James hesitated, then called for him to enter. He tried to smile light-heartedly. “Could you give me a hand? This glove won’t seem to?—”
“Why didn’t ye admit ye were hurt, milord?” Galway asked, frowning.
“I don’t want Isabel to worry,” James said, knowing that wasn’t quite the truth. “Could you help me with this?”
Together they managed to remove the glove with only minimal pain. His hand was mottled with blue and purple bruises. His smallest finger was badly twisted, oozing blood, and the finger beside it was swollen.
“Just one little broken bone,” James said. “Give it a pull, why don’t you?”
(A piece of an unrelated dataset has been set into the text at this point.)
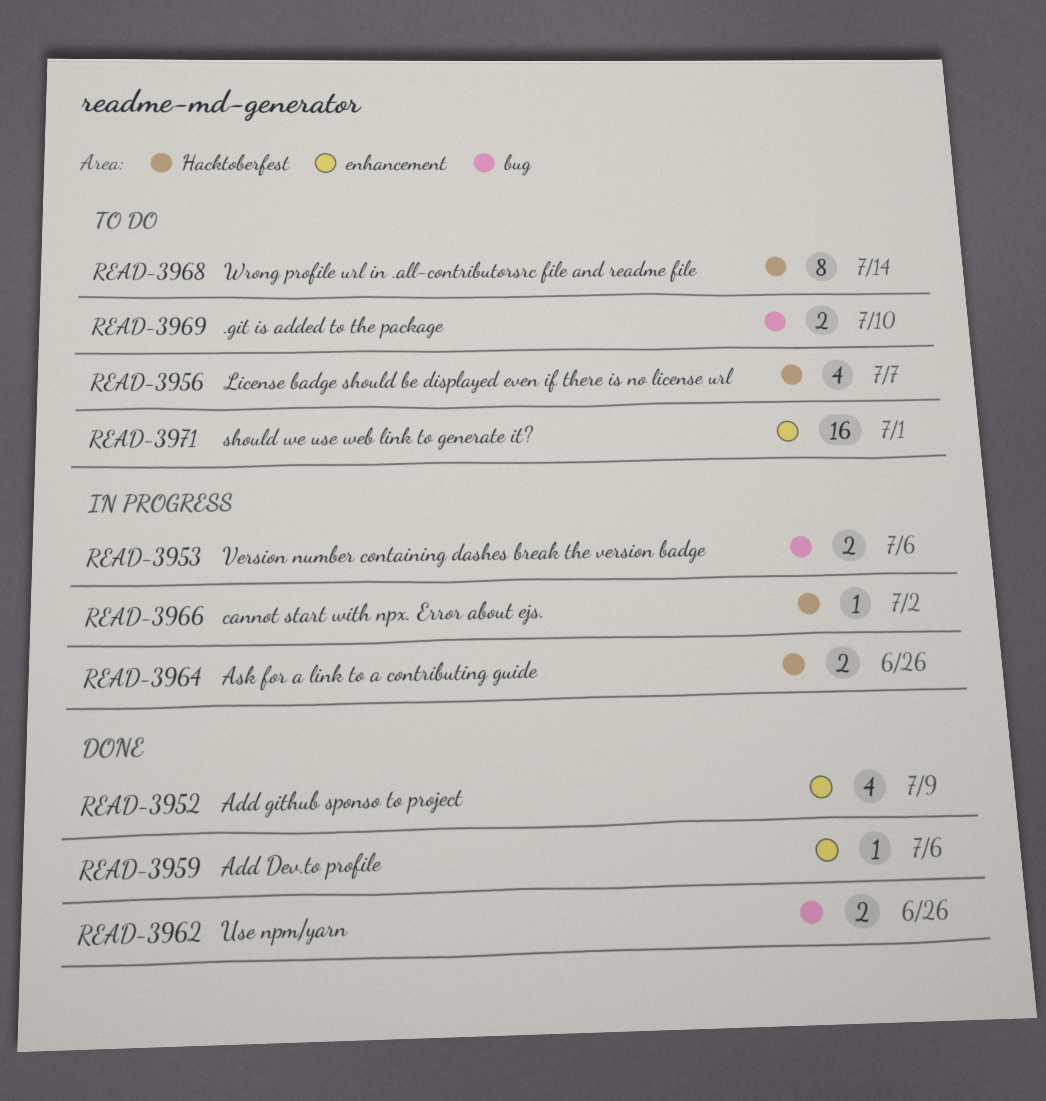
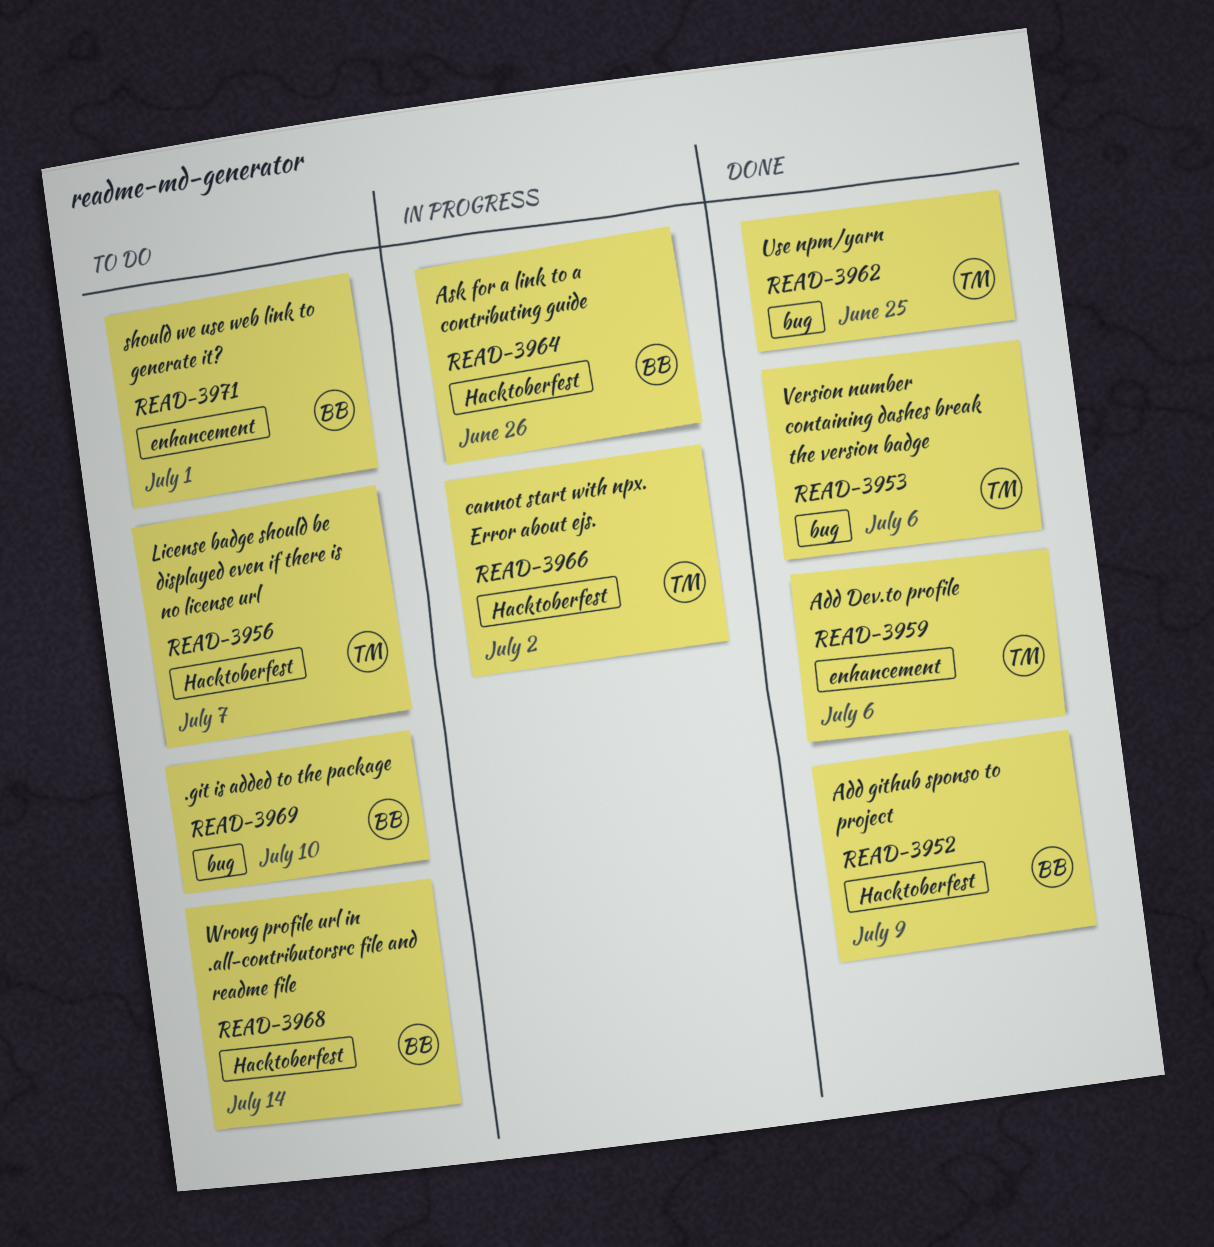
READ-3952, label: enhancement -> Hacktoberfest
READ-3953, status: In progress -> Done
READ-3962, due: Jun 26 -> Jun 25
Galway shook his head, his mouth grim. “I sent for the healer.”
“This is hardly worth?—”
“Milord, I can see the bone through the skin of your finger.”
The cook, her gait slow and rolling with age, arrived with her bag of potions. James was relieved his wife had not come, and grudgingly allowed the muttering old woman to bathe his hand.
With no warning at all, she wrenched the bone back into place. James managed to keep all but a grimace from showing on his face, but he knew he must have blanched.
“Perhaps, dear lady, you should have warned me.”
From beneath her drooping wimple, she eyed him knowingly. “Ye men make too big a fuss when I warns ye.”
He frowned, but she ignored him. As she rubbed in some foul-smelling concoction, his whole arm seemed to burn with pain. He finally met Galway’s gaze.
“Milord, ye should rest. I’ll have supper sent to ye.”